» **The task**
Can you output every line of text in the data below, reproducing each one character for character and omitting the pictures?

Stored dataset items
================================
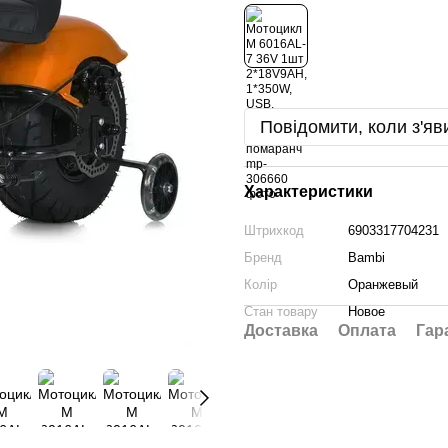
Повідомити, коли з'яв
Характеристики
Штрихкод
6903317704231
Бренд
Bambi
Колір
Оранжевый
Стан товару
Новое
Доставка
Оплата
Гар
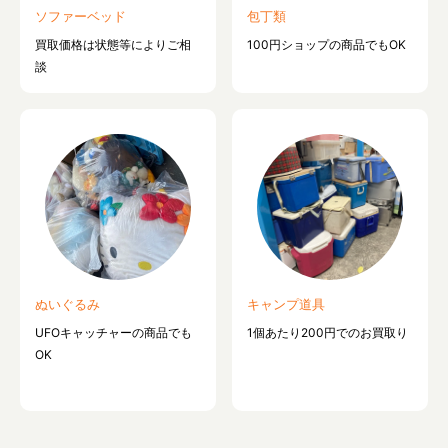
ソファーベッド
包丁類
買取価格は状態等によりご相
100円ショップの商品でもOK
談
ぬいぐるみ
キャンプ道具
UFOキャッチャーの商品でも
1個あたり200円でのお買取り
OK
================================
» **Solution to the problem**
Повідомити, коли з'яв
Характеристики
Штрихкод
6903317704231
Бренд
Bambi
Колір
Оранжевый
Стан товару
Новое
Доставка
Оплата
Гар
ソファーベッド
包丁類
買取価格は状態等によりご相
100円ショップの商品でもOK
談
ぬいぐるみ
キャンプ道具
UFOキャッチャーの商品でも
1個あたり200円でのお買取り
OK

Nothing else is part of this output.